Кстати о шинели. Первые три дня, как я приехал, мне так и не достали шинели по росту, и я ездил со Ставским не в шинели, а в своем московском штатском габардиновом плаще поверх обмундирования. Если прибавить к этому, что на голове у меня была каска, а на выглядывавшей из-под штатского плаща гимнастерке не было никаких знаков различия, потому что я не был аттестован, то не удивительно, что меня все эти три дня задерживали сразу же, как только я отходил на пять шагов от Ставского.

Ко времени, которое я описываю, эпоха плаща кончилась, он лежал в чемодане, и я ходил в шинели с чудовищно короткими рукавами и не сходившимися внизу полами.

Итак, я влезал в сапоги, надевал шинель и выскакивал на улицу. Навстречу летел отвратительный, мелкий, но сильный, как град, дождь. Я начинал, чертыхаясь, привязывать войлок. Войлок не подчинялся. Тогда совестливый Борис Лапин оказывал мне посильную помощь. Оказание помощи он начинал с того, что говорил мне:

- Костя, вы же знаете, что я ничего не вижу, поэтому дайте мне руками в руку конец веревки и покажите, куда его надо привязывать.

Я ему давал руками в руку конец веревки, и он начинал привязывать. Наконец, совершенно промокшие, мы возвращались и дрожа залезали под одеяла.

- Захар, в следующий раз пойдете вы, - довольно сурово говорил Лапин.

- Вы оба прелестные ребята. Вы, очевидно, прелестно завязали этот войлок. Я никогда в жизни не смог бы его так завязать - сонно говорил из-под одеяла пригревшийся Хацревин.

Ходили они оба со знаками различия интендантов второго ранга темно-зеленые петлицы с красными кантами, а на них по две шпалы и по маленькому золотому колесу, похожему на маховик печатной машины. Впрочем, колеса они с петлиц сняли, поэтому на фронте их несколько раз принимали за докторов и требовали участия в разных медицинских делах. Звание интендантов им, впрочем, как и всем без исключения писателям, не нравилось. И они были не прочь поиронизировать над собою по этому поводу.

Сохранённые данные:
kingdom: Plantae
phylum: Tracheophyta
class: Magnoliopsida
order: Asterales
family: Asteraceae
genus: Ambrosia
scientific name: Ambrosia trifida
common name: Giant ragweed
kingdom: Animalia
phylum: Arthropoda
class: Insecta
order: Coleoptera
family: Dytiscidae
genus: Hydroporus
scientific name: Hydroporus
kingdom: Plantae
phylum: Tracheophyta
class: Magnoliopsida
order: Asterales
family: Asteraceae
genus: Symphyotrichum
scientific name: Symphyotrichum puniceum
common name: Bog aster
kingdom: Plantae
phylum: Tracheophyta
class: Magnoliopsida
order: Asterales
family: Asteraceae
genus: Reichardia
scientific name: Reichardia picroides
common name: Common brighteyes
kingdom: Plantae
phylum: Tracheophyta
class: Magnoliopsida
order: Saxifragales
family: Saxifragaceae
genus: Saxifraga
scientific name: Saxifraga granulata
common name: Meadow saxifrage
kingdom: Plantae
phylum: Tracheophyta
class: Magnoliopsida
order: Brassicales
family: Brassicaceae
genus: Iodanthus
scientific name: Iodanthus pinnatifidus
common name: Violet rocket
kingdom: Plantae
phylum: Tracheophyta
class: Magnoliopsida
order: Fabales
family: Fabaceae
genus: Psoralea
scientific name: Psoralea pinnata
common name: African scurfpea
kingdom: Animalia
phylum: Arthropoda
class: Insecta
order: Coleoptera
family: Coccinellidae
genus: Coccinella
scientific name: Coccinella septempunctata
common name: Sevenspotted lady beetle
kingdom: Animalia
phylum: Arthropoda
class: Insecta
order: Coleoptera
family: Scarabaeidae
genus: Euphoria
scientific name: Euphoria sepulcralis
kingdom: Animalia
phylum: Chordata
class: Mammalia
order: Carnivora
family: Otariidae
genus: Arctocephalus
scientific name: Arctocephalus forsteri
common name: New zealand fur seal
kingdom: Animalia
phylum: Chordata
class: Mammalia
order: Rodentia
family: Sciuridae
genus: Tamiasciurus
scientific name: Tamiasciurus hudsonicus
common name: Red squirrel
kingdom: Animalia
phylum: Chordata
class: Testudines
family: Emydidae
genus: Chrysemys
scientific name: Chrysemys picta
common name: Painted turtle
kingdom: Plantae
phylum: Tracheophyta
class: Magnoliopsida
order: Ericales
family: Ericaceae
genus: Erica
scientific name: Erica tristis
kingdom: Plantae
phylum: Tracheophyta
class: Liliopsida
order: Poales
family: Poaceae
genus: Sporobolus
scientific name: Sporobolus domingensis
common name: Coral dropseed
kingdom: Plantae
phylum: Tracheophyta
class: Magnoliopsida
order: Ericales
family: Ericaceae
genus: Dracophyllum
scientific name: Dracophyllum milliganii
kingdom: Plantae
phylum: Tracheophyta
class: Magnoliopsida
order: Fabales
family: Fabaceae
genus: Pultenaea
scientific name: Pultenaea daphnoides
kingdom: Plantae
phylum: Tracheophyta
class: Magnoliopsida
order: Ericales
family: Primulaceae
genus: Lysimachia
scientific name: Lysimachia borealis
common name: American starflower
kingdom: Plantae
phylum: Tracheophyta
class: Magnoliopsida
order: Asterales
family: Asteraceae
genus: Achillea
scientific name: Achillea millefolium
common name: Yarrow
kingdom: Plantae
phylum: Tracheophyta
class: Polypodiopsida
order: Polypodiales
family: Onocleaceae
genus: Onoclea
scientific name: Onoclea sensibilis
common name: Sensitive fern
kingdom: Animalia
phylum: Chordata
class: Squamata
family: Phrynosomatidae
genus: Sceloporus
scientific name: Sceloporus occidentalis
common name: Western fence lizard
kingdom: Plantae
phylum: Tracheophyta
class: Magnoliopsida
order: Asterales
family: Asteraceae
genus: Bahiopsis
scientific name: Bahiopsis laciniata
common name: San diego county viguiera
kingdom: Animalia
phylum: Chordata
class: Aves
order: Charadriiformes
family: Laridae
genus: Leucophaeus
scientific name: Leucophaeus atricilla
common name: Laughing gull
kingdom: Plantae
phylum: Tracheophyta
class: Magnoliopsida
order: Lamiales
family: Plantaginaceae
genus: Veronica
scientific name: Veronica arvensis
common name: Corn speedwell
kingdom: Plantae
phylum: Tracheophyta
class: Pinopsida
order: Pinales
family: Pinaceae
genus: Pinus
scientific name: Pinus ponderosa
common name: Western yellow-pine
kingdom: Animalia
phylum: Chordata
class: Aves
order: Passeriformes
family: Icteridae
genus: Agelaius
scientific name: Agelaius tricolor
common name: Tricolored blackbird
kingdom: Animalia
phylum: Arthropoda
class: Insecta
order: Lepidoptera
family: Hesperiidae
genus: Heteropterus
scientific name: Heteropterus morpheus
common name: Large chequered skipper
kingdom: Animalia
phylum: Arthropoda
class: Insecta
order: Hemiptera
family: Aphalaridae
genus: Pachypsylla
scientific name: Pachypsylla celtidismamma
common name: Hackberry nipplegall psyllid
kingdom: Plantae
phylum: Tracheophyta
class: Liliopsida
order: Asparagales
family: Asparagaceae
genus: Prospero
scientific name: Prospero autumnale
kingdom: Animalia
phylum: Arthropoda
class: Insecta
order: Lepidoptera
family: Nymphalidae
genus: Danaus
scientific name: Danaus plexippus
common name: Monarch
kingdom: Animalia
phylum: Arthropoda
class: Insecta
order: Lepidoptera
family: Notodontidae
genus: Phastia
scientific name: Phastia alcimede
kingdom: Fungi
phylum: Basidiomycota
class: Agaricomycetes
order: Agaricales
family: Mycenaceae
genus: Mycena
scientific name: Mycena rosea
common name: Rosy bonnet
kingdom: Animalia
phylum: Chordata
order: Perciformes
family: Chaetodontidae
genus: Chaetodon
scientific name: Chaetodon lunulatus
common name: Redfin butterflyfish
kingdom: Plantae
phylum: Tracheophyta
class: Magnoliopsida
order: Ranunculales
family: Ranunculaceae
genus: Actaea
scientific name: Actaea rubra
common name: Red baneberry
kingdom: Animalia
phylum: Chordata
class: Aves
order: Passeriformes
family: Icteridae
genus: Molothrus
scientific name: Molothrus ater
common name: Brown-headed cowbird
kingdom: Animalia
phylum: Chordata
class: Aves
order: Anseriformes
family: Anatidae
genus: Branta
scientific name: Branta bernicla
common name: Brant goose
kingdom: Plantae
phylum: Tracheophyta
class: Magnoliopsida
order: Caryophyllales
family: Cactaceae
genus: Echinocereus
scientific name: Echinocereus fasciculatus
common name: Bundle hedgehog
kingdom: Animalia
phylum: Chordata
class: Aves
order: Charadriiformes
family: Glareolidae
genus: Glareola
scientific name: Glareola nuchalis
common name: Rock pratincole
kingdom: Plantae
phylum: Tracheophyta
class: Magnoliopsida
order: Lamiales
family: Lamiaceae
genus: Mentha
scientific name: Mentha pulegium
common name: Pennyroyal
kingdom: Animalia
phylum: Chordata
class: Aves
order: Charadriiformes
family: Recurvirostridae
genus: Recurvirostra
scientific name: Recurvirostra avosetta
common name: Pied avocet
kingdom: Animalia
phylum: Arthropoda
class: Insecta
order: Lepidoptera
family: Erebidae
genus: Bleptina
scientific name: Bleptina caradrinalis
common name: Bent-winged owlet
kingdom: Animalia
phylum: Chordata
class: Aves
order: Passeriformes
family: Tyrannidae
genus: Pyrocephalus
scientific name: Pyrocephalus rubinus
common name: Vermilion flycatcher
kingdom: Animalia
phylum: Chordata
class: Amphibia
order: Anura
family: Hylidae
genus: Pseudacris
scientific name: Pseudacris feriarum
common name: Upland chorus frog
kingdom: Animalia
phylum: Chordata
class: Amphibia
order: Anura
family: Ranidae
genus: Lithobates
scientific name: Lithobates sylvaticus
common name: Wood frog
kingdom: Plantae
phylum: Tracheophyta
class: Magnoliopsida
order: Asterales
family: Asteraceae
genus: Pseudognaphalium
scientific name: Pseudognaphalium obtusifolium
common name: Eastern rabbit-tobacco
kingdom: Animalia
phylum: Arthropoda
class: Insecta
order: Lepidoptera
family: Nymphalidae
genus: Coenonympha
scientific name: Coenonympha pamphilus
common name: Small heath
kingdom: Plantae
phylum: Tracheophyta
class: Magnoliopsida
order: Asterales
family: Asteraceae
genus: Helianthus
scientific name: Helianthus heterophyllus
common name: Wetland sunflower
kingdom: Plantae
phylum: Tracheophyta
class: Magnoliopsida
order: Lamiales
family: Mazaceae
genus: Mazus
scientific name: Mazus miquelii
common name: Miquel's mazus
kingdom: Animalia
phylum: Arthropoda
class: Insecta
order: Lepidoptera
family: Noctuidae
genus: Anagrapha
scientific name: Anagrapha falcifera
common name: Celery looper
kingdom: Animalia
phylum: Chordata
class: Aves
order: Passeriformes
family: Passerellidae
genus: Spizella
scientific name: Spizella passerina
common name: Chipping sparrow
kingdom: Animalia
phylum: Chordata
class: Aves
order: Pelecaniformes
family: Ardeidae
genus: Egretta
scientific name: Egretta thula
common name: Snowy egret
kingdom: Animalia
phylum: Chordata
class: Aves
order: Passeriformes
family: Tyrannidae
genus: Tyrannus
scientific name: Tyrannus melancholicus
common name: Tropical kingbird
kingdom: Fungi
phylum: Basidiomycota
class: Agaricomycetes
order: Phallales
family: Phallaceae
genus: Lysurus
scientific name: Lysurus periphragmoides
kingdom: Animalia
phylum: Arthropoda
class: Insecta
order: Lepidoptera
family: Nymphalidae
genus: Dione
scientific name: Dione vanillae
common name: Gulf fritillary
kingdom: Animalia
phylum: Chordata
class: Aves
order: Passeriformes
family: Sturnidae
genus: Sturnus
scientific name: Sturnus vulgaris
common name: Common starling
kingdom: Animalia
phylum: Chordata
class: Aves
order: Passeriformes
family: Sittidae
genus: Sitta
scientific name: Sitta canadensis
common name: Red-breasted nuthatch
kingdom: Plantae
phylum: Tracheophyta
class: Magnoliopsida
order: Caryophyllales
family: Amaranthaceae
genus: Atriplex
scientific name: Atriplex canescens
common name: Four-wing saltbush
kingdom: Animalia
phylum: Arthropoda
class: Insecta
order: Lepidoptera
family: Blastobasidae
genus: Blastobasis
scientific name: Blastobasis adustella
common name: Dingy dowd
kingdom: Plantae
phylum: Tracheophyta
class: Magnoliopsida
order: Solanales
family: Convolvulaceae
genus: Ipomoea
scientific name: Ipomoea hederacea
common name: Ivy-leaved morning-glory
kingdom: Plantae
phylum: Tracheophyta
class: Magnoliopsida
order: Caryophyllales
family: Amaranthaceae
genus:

Набор заданий ::
- a) Что, согласно отрывку о шинели, рассказчик носил поверх обмундирования в первые три дня, пока ему не достали шинель по росту?
- b) Перечислите все детали знаков различия интендантов второго ранга, которые названы в отрывке о шинели.
- c) Напишите продолжение отрывка о шинели, начиная после его последнего предложения.

Ответы к упражнению ::
- a) Свой московский штатский габардиновый плащ.

- b) Тёмно-зелёные петлицы, красные канты, по две шпалы, маленькое золотое колесо.

- c)
Кстати, однажды Ортенберг после долгих и вполне штатских препирательств со Львом Исаевичем Славиным вдруг, рассвирепев и вспомнив, что он как-никак начальство, и притом военное, крикнул Славину:

- Товарищ интендант первого ранга, прошу мне не противоречить!

Мы все даже опешили от неожиданности.

Ортенберг после этого минут пятнадцать сохранял вполне официальный, строгий вид, но вечером, едучи куда-то со мной в машине, вдруг сам фыркнул, вспомнив об этом.

Хорошо помню Лапина и Хацревина на протяжении тех нескольких дней боев, которые я успел застать. Бои, как я уже писал, велись за взятие двух-трех последних сопок. Все было сосредоточено на пятачке, и поэтому мы сталкивались каждый день.

Хорошо помню, как Лапин и Хацревин появились в том батальоне, где мы были со Ставским, и как Лапин с повышенным интересом спрашивал, не произошло ли тут чего-нибудь, пока их не было. Ему постоянно сопутствовало чувство, что он чего-то не увидел и не успел и что это немедленно нужно исправить.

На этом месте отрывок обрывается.